No ano passado, ao aprovar a LDO, os vereadores permitiram, segundo consta da lei em vigor, que o poder Executivo pudesse abrir créditos suplementares, ou seja, remanejar 50% da receita do município, o que diminuiu, e muito, o trabalho dos vereadores em aprovar a destinação de verbas. O que ficou notório no número inexpressivo de projetos para serem apreciados até o momento. Para 2016, na LDO apresentada pelo Executivo, cujo orçamento previsto é de R$141.606.677 foi pedida a mesma porcentagem de remanejamento (50%). Mais atentos desta vez, os vereadores apresentaram três emendas modificativas para diminuir a autonomia da administração: Mauro César e Arnaldo Gontijo propuseram a porcentagem de 6%, José Geraldo da Cunha (Cabo Cunha) de 15% e Juarez Carvalho propôs uma emenda de 20%.
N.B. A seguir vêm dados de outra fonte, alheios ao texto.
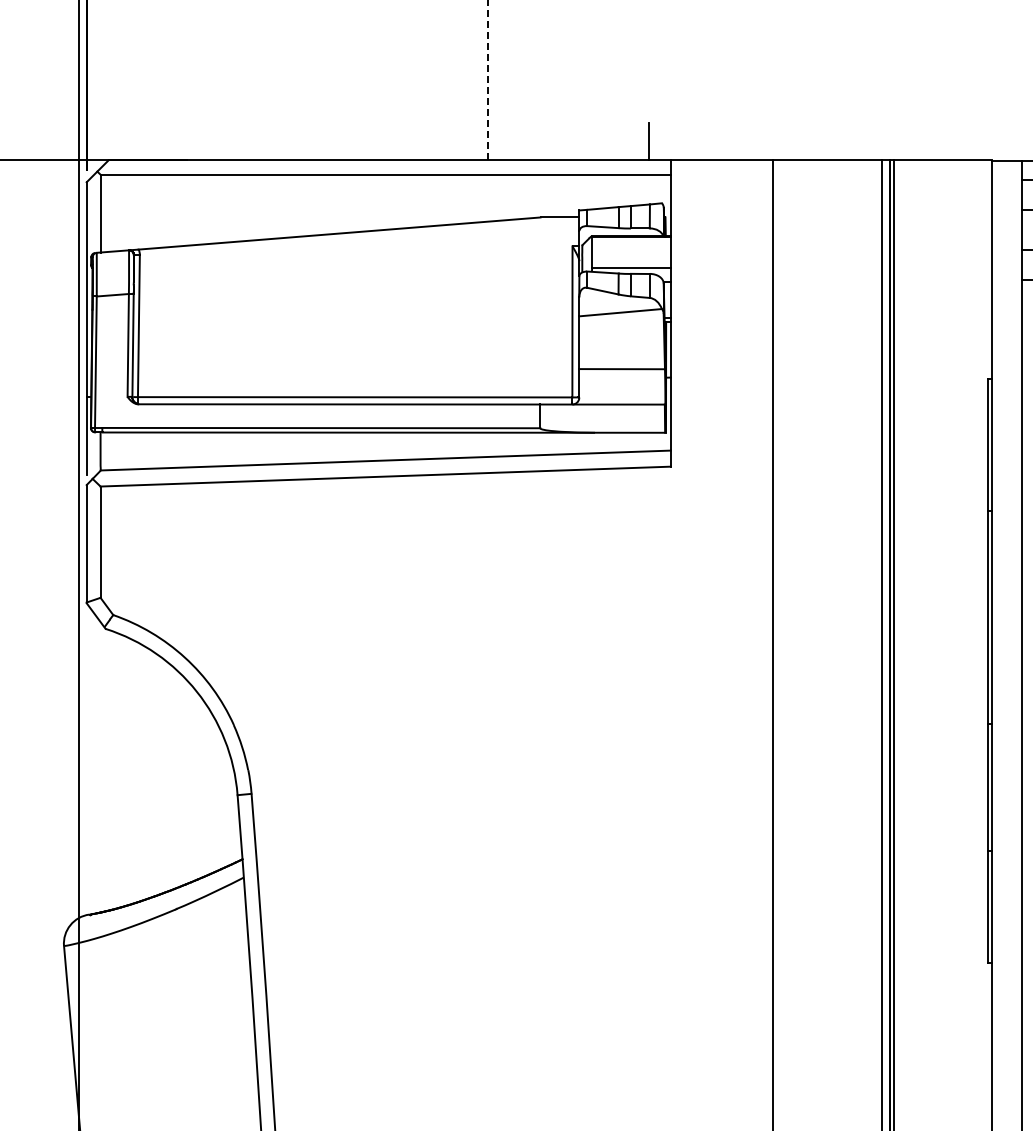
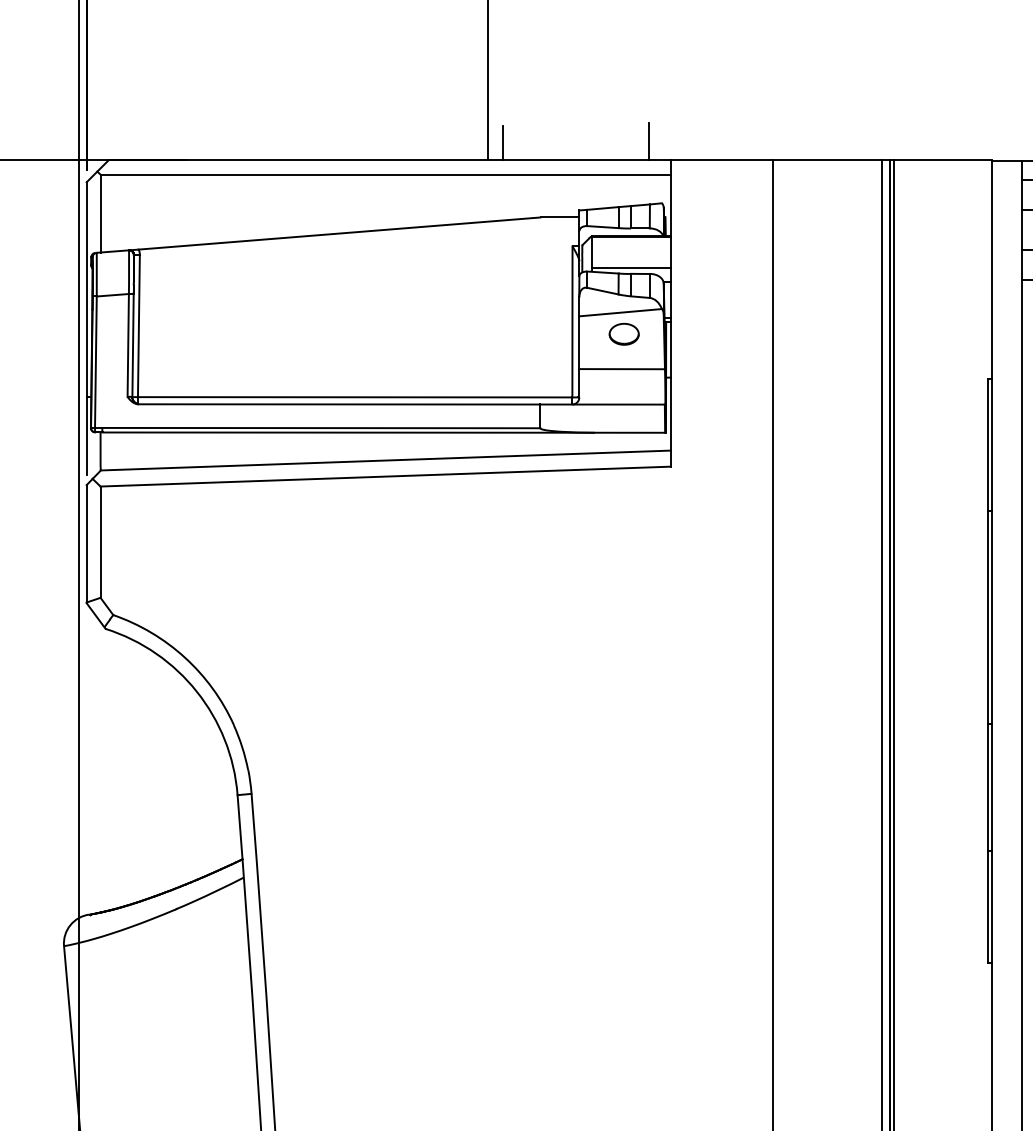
line at (488, 80): dashed -> solid
line at (503, 143): none -> present
part at (623, 333): none -> present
A votação das emendas foi realizada em ordem crescente de porcentagem e por fim, a proposta de Juarez Carvalho (20%), foi aprovada por 8 votos a 1, sendo que Josino Bernardes de Castro já havia informado que seria contra qualquer alteração ao projeto. “Acho inclusive, que o prefeito deveria vetar a emenda, pois não dar condições da administração trabalhar é impedir o progresso da cidade”, disse o vereador, que foi rebatido pelos vereadores de oposição. “Demos foi dinheiro demais ano passado na mão desse prefeito e no fim, cadê o progresso? Uma administração incompetente como essa, não pode receber cheque em branco dessa Casa”, comentou Mauro César.
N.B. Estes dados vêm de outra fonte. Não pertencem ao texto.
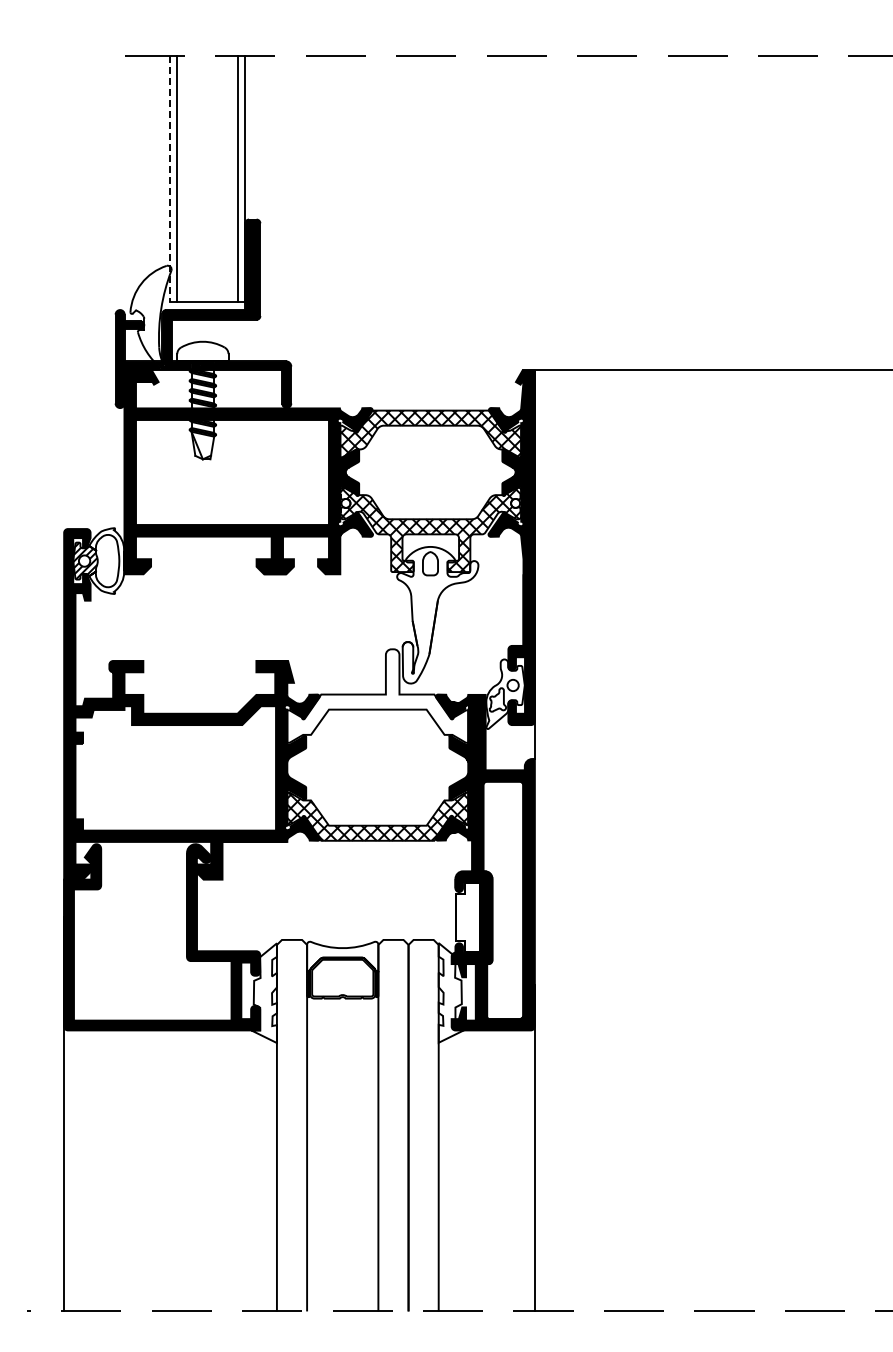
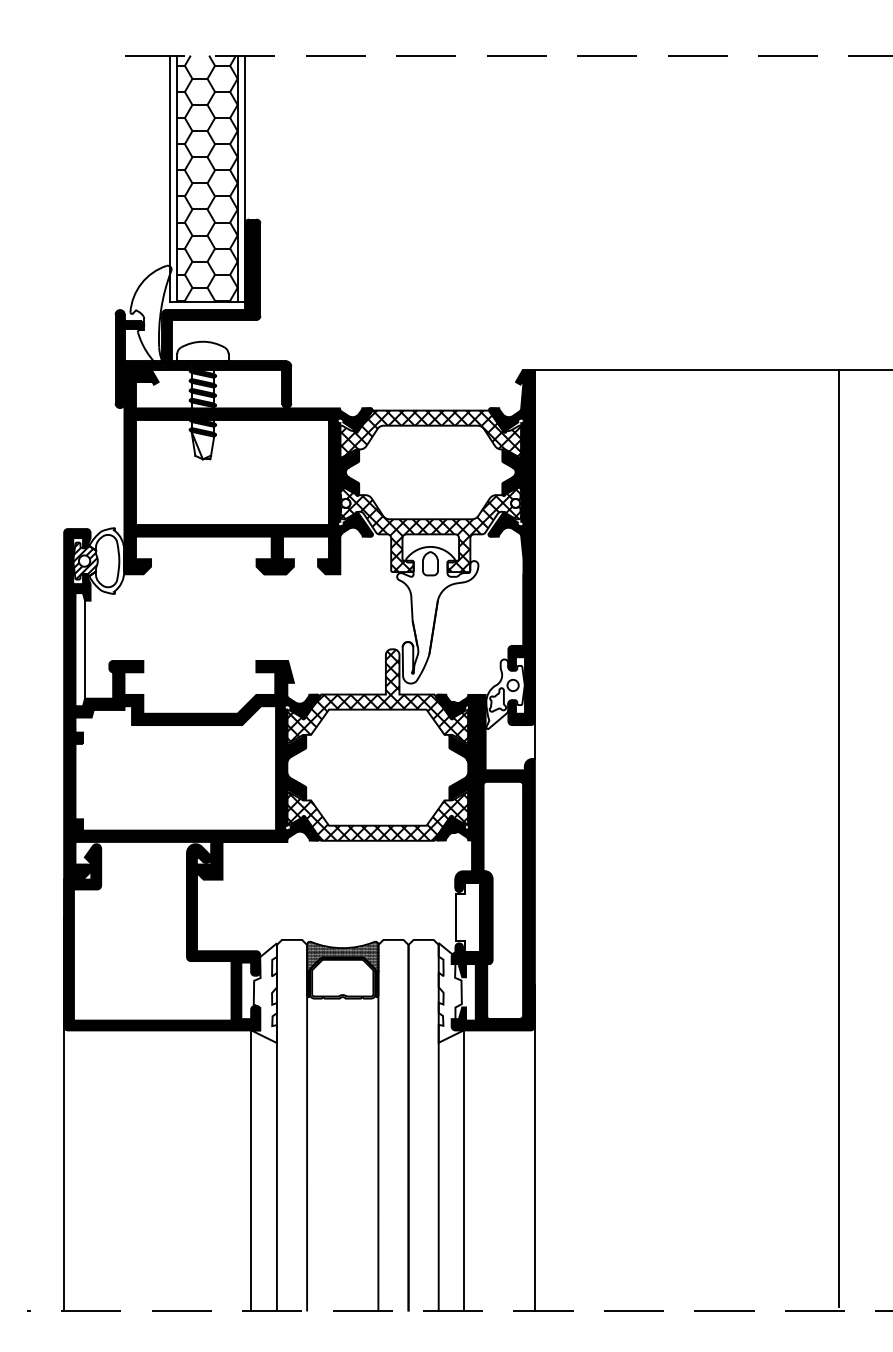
hatch at (207, 178): none -> present
line at (169, 179): dashed -> solid
line at (85, 649): none -> present
hatch at (377, 695): none -> present
line at (838, 838): none -> present
hatch at (342, 956): none -> present
line at (251, 1170): none -> present
line at (464, 1170): none -> present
A surpresa da reunião foi o posicionamento do líder do Governo, José Aparecido Monteiro (Zezinho Gaiola), que afirmou  que, se quisesse, conseguiria negociar a aprovação do projeto como foi enviado pelo Executivo, mas acha que 50% é uma porcentagem muito alta e por isso foi a favor da emenda de Juarez Carvalho.
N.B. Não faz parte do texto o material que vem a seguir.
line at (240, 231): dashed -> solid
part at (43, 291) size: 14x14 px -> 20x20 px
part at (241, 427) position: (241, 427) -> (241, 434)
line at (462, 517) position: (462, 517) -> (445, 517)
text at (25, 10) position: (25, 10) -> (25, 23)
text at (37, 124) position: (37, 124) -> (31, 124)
Além dessa emenda, Mauro e Arnaldo propuseram a retirada (supressão) dos artigos 15,16 (que tratam da contratação de crédito) e a alínea “b” do inciso II que exclui das estratégias para busca ou manutenção do equilíbrio entre as receitas e despesas da administração, a revisão geral das gratificações concedidas aos servidores públicos. “Direito adquirido não pode ser retirado, isso é lei, mas diante de uma administração que tem colecionado ações por irregularidades, não custa ser precavido”, comentou Arnaldo Gontijo de Freitas, co-autor da emenda que também foi aprovada, dessa vez, por sete votos a favor e dois contra (Josino e Rosimeire Mendonça – Meirinha).